I guess I'm just looking for the real "crime" in this one. I mean, I can understand why they'd be freaked out after what happened at Virginia Tech but sometimes I feel like the media overhypes stuff and drives paranoia from relatively simple, harmless situations like this.

I think while the security thing is way overblown in this article, but there certainly is a crime, she's squatting and stealing food. Even just living expenses at college cost a ton, and she's taking it undeservedly.

Also, to the all the people going on about getting an education, she's not.

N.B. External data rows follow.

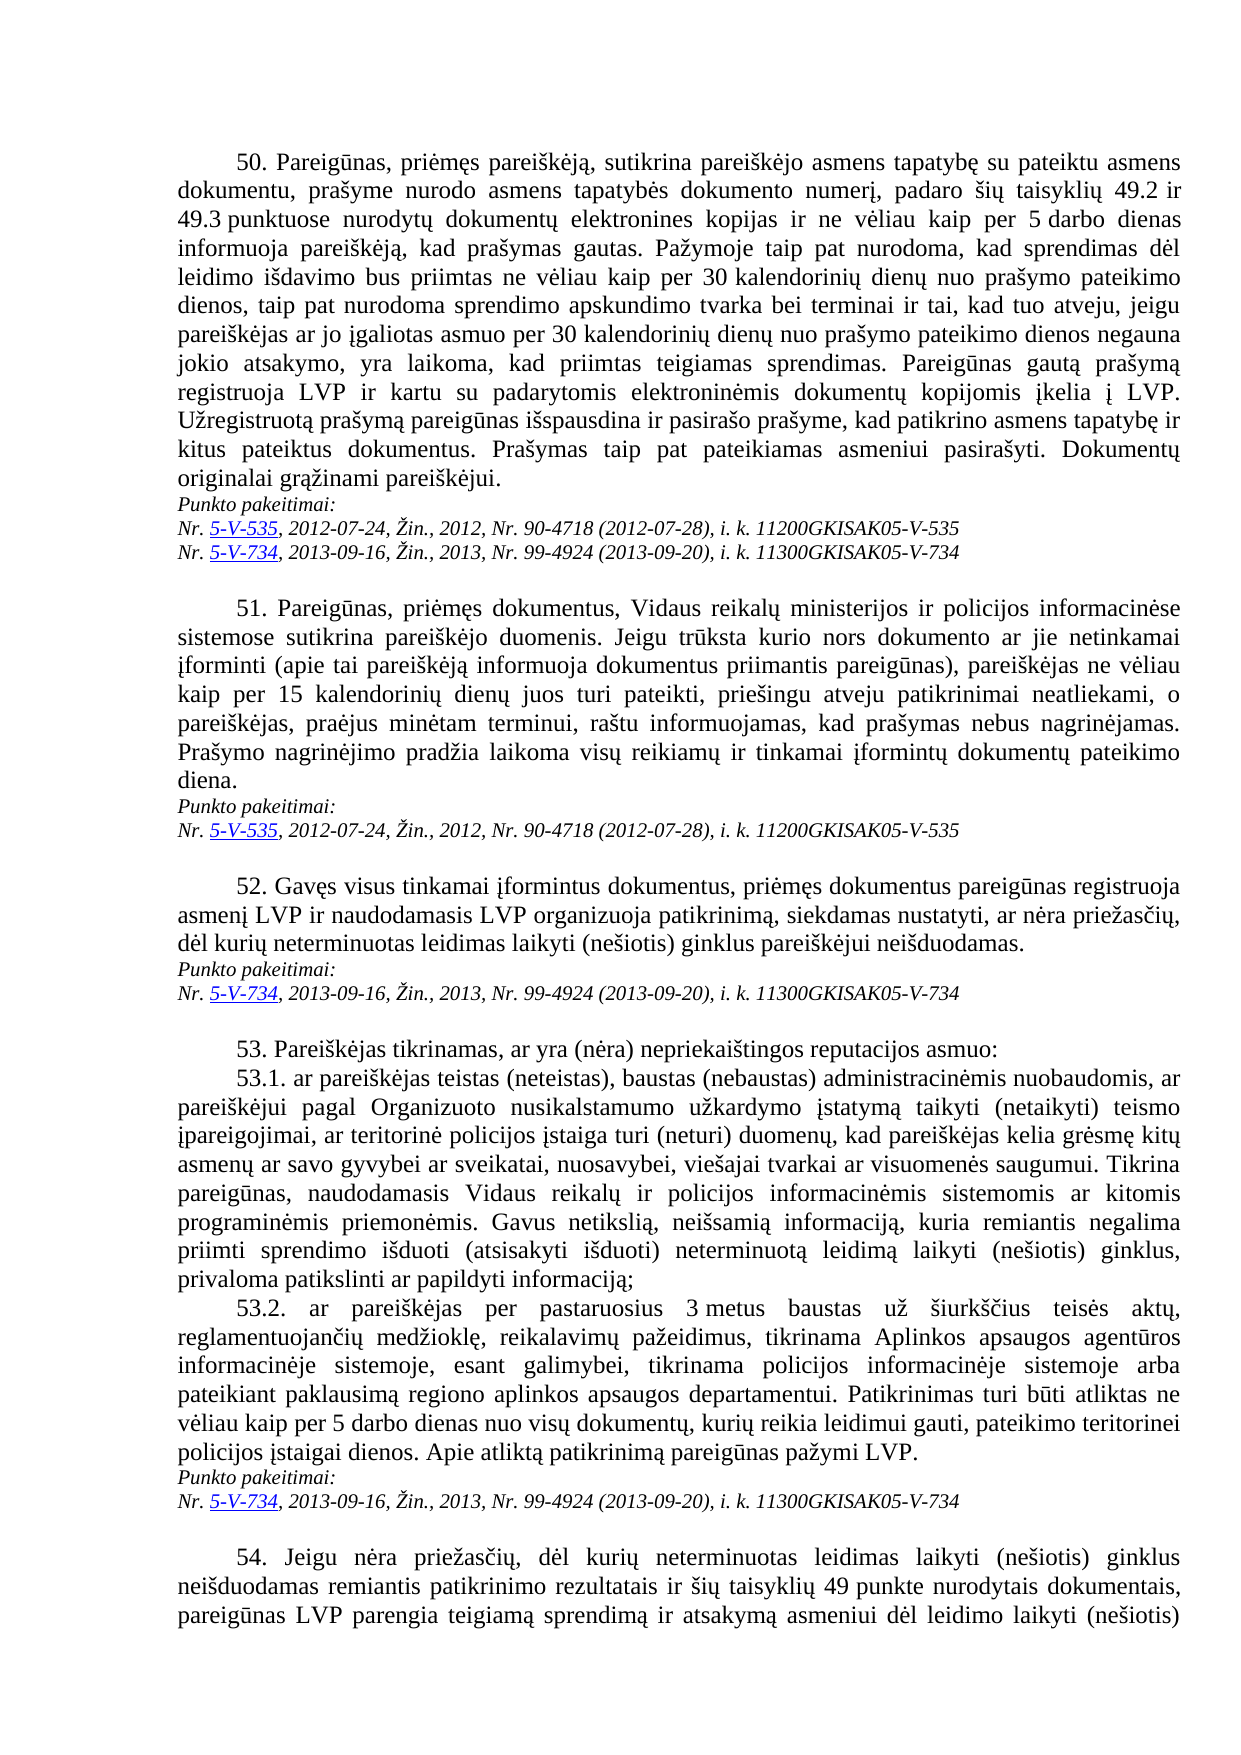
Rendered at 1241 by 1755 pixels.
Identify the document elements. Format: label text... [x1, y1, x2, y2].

text Punkto pakeitimai: [177, 957, 1181, 981]
text Nr. 5-V-535, 2012-07-24, Žin., 2012, Nr. 90-4718 (2012-07-28), i. k. 11200GKISAK05-V-535 [177, 818, 1181, 842]
text Punkto pakeitimai: [177, 492, 1181, 516]
text Nr. 5-V-535, 2012-07-24, Žin., 2012, Nr. 90-4718 (2012-07-28), i. k. 11200GKISAK05-V-535 [177, 516, 1181, 540]
text 53.1. ar pareiškėjas teistas (neteistas), baustas (nebaustas) administracinėmis nuobaudomis, ar pareiškėjui pagal Organizuoto nusikalstamumo užkardymo įstatymą taikyti (netaikyti) teismo įpareigojimai, ar teritorinė policijos įstaiga turi (neturi) duomenų, kad pareiškėjas kelia grėsmę kitų asmenų ar savo gyvybei ar sveikatai, nuosavybei, viešajai tvarkai ar visuomenės saugumui. Tikrina pareigūnas, naudodamasis Vidaus reikalų ir policijos informacinėmis sistemomis ar kitomis programinėmis priemonėmis. Gavus netikslią, neišsamią informaciją, kuria remiantis negalima priimti sprendimo išduoti (atsisakyti išduoti) neterminuotą leidimą laikyti (nešiotis) ginklus, privaloma patikslinti ar papildyti informaciją; [177, 1063, 1181, 1293]
text 51. Pareigūnas, priėmęs dokumentus, Vidaus reikalų ministerijos ir policijos informacinėse sistemose sutikrina pareiškėjo duomenis. Jeigu trūksta kurio nors dokumento ar jie netinkamai įforminti (apie tai pareiškėją informuoja dokumentus priimantis pareigūnas), pareiškėjas ne vėliau kaip per 15 kalendorinių dienų juos turi pateikti, priešingu atveju patikrinimai neatliekami, o pareiškėjas, praėjus minėtam terminui, raštu informuojamas, kad prašymas nebus nagrinėjamas. Prašymo nagrinėjimo pradžia laikoma visų reikiamų ir tinkamai įformintų dokumentų pateikimo diena. [177, 593, 1181, 794]
text Nr. 5-V-734, 2013-09-16, Žin., 2013, Nr. 99-4924 (2013-09-20), i. k. 11300GKISAK05-V-734 [177, 981, 1181, 1005]
text 54. Jeigu nėra priežasčių, dėl kurių neterminuotas leidimas laikyti (nešiotis) ginklus neišduodamas remiantis patikrinimo rezultatais ir šių taisyklių 49 punkte nurodytais dokumentais, pareigūnas LVP parengia teigiamą sprendimą ir atsakymą asmeniui dėl leidimo laikyti (nešiotis) [177, 1542, 1181, 1628]
text 50. Pareigūnas, priėmęs pareiškėją, sutikrina pareiškėjo asmens tapatybę su pateiktu asmens dokumentu, prašyme nurodo asmens tapatybės dokumento numerį, padaro šių taisyklių 49.2 ir 49.3 punktuose nurodytų dokumentų elektronines kopijas ir ne vėliau kaip per 5 darbo dienas informuoja pareiškėją, kad prašymas gautas. Pažymoje taip pat nurodoma, kad sprendimas dėl leidimo išdavimo bus priimtas ne vėliau kaip per 30 kalendorinių dienų nuo prašymo pateikimo dienos, taip pat nurodoma sprendimo apskundimo tvarka bei terminai ir tai, kad tuo atveju, jeigu pareiškėjas ar jo įgaliotas asmuo per 30 kalendorinių dienų nuo prašymo pateikimo dienos negauna jokio atsakymo, yra laikoma, kad priimtas teigiamas sprendimas. Pareigūnas gautą prašymą registruoja LVP ir kartu su padarytomis elektroninėmis dokumentų kopijomis įkelia į LVP. Užregistruotą prašymą pareigūnas išspausdina ir pasirašo prašyme, kad patikrino asmens tapatybę ir kitus pateiktus dokumentus. Prašymas taip pat pateikiamas asmeniui pasirašyti. Dokumentų originalai grąžinami pareiškėjui. [177, 147, 1181, 492]
text Nr. 5-V-734, 2013-09-16, Žin., 2013, Nr. 99-4924 (2013-09-20), i. k. 11300GKISAK05-V-734 [177, 540, 1181, 564]
text Punkto pakeitimai: [177, 794, 1181, 818]
text 53.2. ar pareiškėjas per pastaruosius 3 metus baustas už šiurkščius teisės aktų, reglamentuojančių medžioklę, reikalavimų pažeidimus, tikrinama Aplinkos apsaugos agentūros informacinėje sistemoje, esant galimybei, tikrinama policijos informacinėje sistemoje arba pateikiant paklausimą regiono aplinkos apsaugos departamentui. Patikrinimas turi būti atliktas ne vėliau kaip per 5 darbo dienas nuo visų dokumentų, kurių reikia leidimui gauti, pateikimo teritorinei policijos įstaigai dienos. Apie atliktą patikrinimą pareigūnas pažymi LVP. [177, 1293, 1181, 1465]
text Nr. 5-V-734, 2013-09-16, Žin., 2013, Nr. 99-4924 (2013-09-20), i. k. 11300GKISAK05-V-734 [177, 1489, 1181, 1513]
text 53. Pareiškėjas tikrinamas, ar yra (nėra) nepriekaištingos reputacijos asmuo: [177, 1034, 1181, 1063]
text 52. Gavęs visus tinkamai įformintus dokumentus, priėmęs dokumentus pareigūnas registruoja asmenį LVP ir naudodamasis LVP organizuoja patikrinimą, siekdamas nustatyti, ar nėra priežasčių, dėl kurių neterminuotas leidimas laikyti (nešiotis) ginklus pareiškėjui neišduodamas. [177, 871, 1181, 957]
text Punkto pakeitimai: [177, 1465, 1181, 1489]
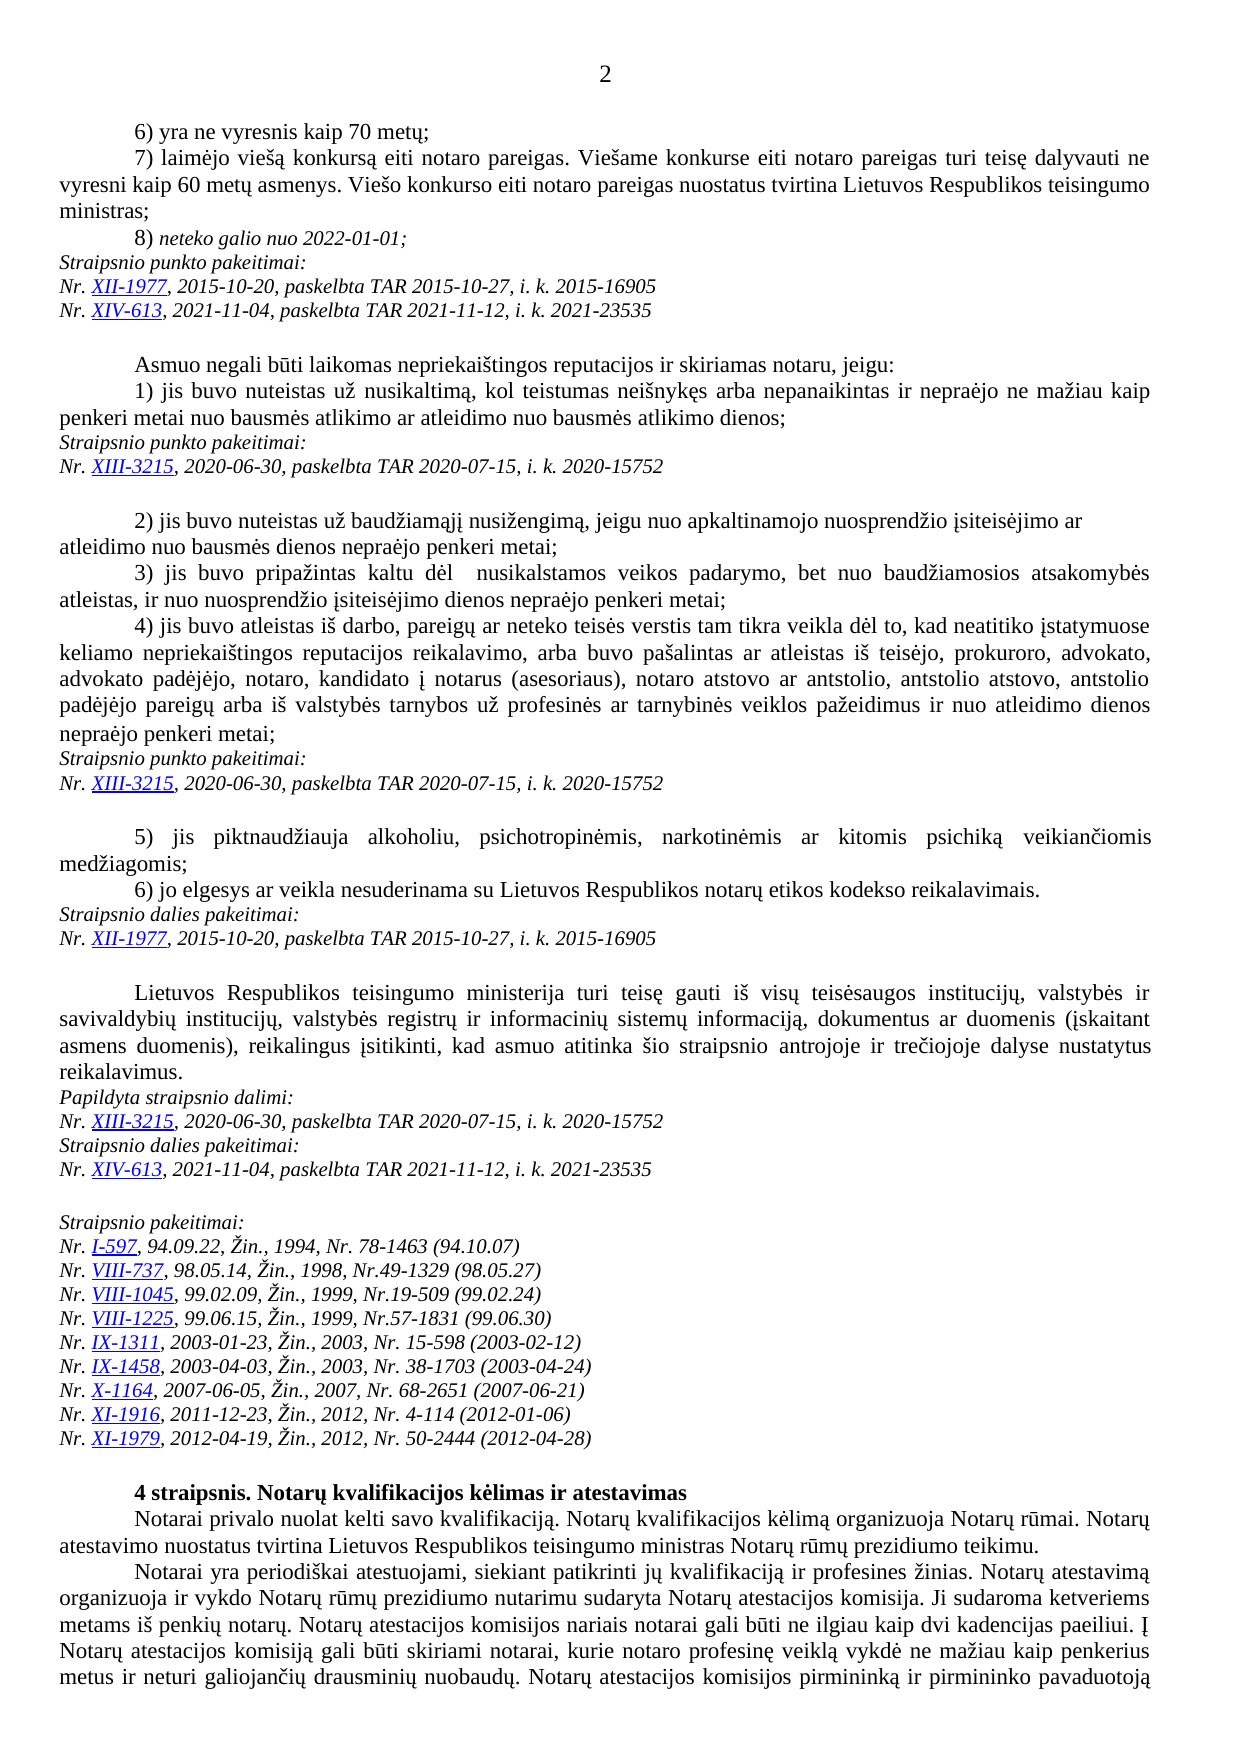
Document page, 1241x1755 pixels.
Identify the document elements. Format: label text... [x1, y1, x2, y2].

text Straipsnio punkto pakeitimai: [59, 746, 1152, 770]
text 7) laimėjo viešą konkursą eiti notaro pareigas. Viešame konkurse eiti notaro pareigas turi teisę dalyvauti ne vyresni kaip 60 metų asmenys. Viešo konkurso eiti notaro pareigas nuostatus tvirtina Lietuvos Respublikos teisingumo ministras; [59, 144, 1152, 223]
text Straipsnio pakeitimai: [59, 1209, 1152, 1234]
text Straipsnio dalies pakeitimai: [59, 902, 1152, 926]
text 3) jis buvo pripažintas kaltu dėl nusikalstamos veikos padarymo, bet nuo baudžiamosios atsakomybės atleistas, ir nuo nuosprendžio įsiteisėjimo dienos nepraėjo penkeri metai; [59, 559, 1152, 612]
text Nr. VIII-737, 98.05.14, Žin., 1998, Nr.49-1329 (98.05.27) [59, 1258, 1152, 1282]
text 6) jo elgesys ar veikla nesuderinama su Lietuvos Respublikos notarų etikos kodekso reikalavimais. [59, 876, 1152, 902]
text Nr. IX-1311, 2003-01-23, Žin., 2003, Nr. 15-598 (2003-02-12) [59, 1330, 1152, 1354]
text Nr. XIII-3215, 2020-06-30, paskelbta TAR 2020-07-15, i. k. 2020-15752 [59, 770, 1152, 794]
text Notarai yra periodiškai atestuojami, siekiant patikrinti jų kvalifikaciją ir profesines žinias. Notarų atestavimą organizuoja ir vykdo Notarų rūmų prezidiumo nutarimu sudaryta Notarų atestacijos komisija. Ji sudaroma ketveriems metams iš penkių notarų. Notarų atestacijos komisijos nariais notarai gali būti ne ilgiau kaip dvi kadencijas paeiliui. Į Notarų atestacijos komisiją gali būti skiriami notarai, kurie notaro profesinę veiklą vykdė ne mažiau kaip penkerius metus ir neturi galiojančių drausminių nuobaudų. Notarų atestacijos komisijos pirmininką ir pirmininko pavaduotoją [59, 1558, 1152, 1690]
text 5) jis piktnaudžiauja alkoholiu, psichotropinėmis, narkotinėmis ar kitomis psichiką veikiančiomis medžiagomis; [59, 823, 1152, 876]
text Nr. XII-1977, 2015-10-20, paskelbta TAR 2015-10-27, i. k. 2015-16905 [59, 926, 1152, 950]
text Nr. XI-1979, 2012-04-19, Žin., 2012, Nr. 50-2444 (2012-04-28) [59, 1426, 1152, 1450]
text 4 straipsnis. Notarų kvalifikacijos kėlimas ir atestavimas [59, 1479, 1152, 1505]
text 2) jis buvo nuteistas už baudžiamąjį nusižengimą, jeigu nuo apkaltinamojo nuosprendžio įsiteisėjimo ar atleidimo nuo bausmės dienos nepraėjo penkeri metai; [59, 507, 1152, 559]
text Nr. XIII-3215, 2020-06-30, paskelbta TAR 2020-07-15, i. k. 2020-15752 [59, 454, 1152, 478]
text Nr. XIV-613, 2021-11-04, paskelbta TAR 2021-11-12, i. k. 2021-23535 [59, 1157, 1152, 1181]
text Nr. XII-1977, 2015-10-20, paskelbta TAR 2015-10-27, i. k. 2015-16905 [59, 274, 1152, 298]
text Nr. VIII-1045, 99.02.09, Žin., 1999, Nr.19-509 (99.02.24) [59, 1282, 1152, 1306]
text 1) jis buvo nuteistas už nusikaltimą, kol teistumas neišnykęs arba nepanaikintas ir nepraėjo ne mažiau kaip penkeri metai nuo bausmės atlikimo ar atleidimo nuo bausmės atlikimo dienos; [59, 377, 1152, 430]
text 8) neteko galio nuo 2022-01-01; [59, 223, 1152, 250]
text Nr. XI-1916, 2011-12-23, Žin., 2012, Nr. 4-114 (2012-01-06) [59, 1402, 1152, 1426]
text Papildyta straipsnio dalimi: [59, 1084, 1152, 1109]
text Notarai privalo nuolat kelti savo kvalifikaciją. Notarų kvalifikacijos kėlimą organizuoja Notarų rūmai. Notarų atestavimo nuostatus tvirtina Lietuvos Respublikos teisingumo ministras Notarų rūmų prezidiumo teikimu. [59, 1505, 1152, 1558]
text Straipsnio punkto pakeitimai: [59, 250, 1152, 274]
text 6) yra ne vyresnis kaip 70 metų; [59, 118, 1152, 144]
text Nr. I-597, 94.09.22, Žin., 1994, Nr. 78-1463 (94.10.07) [59, 1234, 1152, 1258]
text Straipsnio punkto pakeitimai: [59, 430, 1152, 454]
text Nr. VIII-1225, 99.06.15, Žin., 1999, Nr.57-1831 (99.06.30) [59, 1306, 1152, 1330]
text Nr. XIV-613, 2021-11-04, paskelbta TAR 2021-11-12, i. k. 2021-23535 [59, 298, 1152, 322]
text Nr. IX-1458, 2003-04-03, Žin., 2003, Nr. 38-1703 (2003-04-24) [59, 1354, 1152, 1378]
text Nr. XIII-3215, 2020-06-30, paskelbta TAR 2020-07-15, i. k. 2020-15752 [59, 1109, 1152, 1133]
text Lietuvos Respublikos teisingumo ministerija turi teisę gauti iš visų teisėsaugos institucijų, valstybės ir savivaldybių institucijų, valstybės registrų ir informacinių sistemų informaciją, dokumentus ar duomenis (įskaitant asmens duomenis), reikalingus įsitikinti, kad asmuo atitinka šio straipsnio antrojoje ir trečiojoje dalyse nustatytus reikalavimus. [59, 979, 1152, 1084]
text Asmuo negali būti laikomas nepriekaištingos reputacijos ir skiriamas notaru, jeigu: [59, 351, 1152, 377]
text 4) jis buvo atleistas iš darbo, pareigų ar neteko teisės verstis tam tikra veikla dėl to, kad neatitiko įstatymuose keliamo nepriekaištingos reputacijos reikalavimo, arba buvo pašalintas ar atleistas iš teisėjo, prokuroro, advokato, advokato padėjėjo, notaro, kandidato į notarus (asesoriaus), notaro atstovo ar antstolio, antstolio atstovo, antstolio padėjėjo pareigų arba iš valstybės tarnybos už profesinės ar tarnybinės veiklos pažeidimus ir nuo atleidimo dienos nepraėjo penkeri metai; [59, 612, 1152, 746]
text Nr. X-1164, 2007-06-05, Žin., 2007, Nr. 68-2651 (2007-06-21) [59, 1378, 1152, 1402]
text Straipsnio dalies pakeitimai: [59, 1133, 1152, 1157]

She's not attending classes, she's just living in a dorm and taking food from a dining hall.

Maximum_Carnage said:
Schools should be free, nuff said.

That's a nice idea, but there is no real viable way to do that without much higher taxes and/or lowered quality of education.
 
I think while the security thing is way overblown in this article, but there certainly is a crime, she's squatting and stealing food. Even just living expenses at college cost a ton, and she's taking it undeservedly.

Also, to the all the people going on about getting an education, she's not. She's not attending classes, she's just living in a dorm and taking food from a dining hall.



That's a nice idea, but there is no real viable way to do that without much higher taxes and/or lowered quality of education.

Education comes in more forms than attending a class. And it never said she didn't attend classes. Hell, when I was in college, I sat in on a class I wasn't getting credit for just to learn, the professor didn't care. And it said she was buying text books and studying for exams. If she was indeed studying the books and sitting in on classes, then she was getting an education.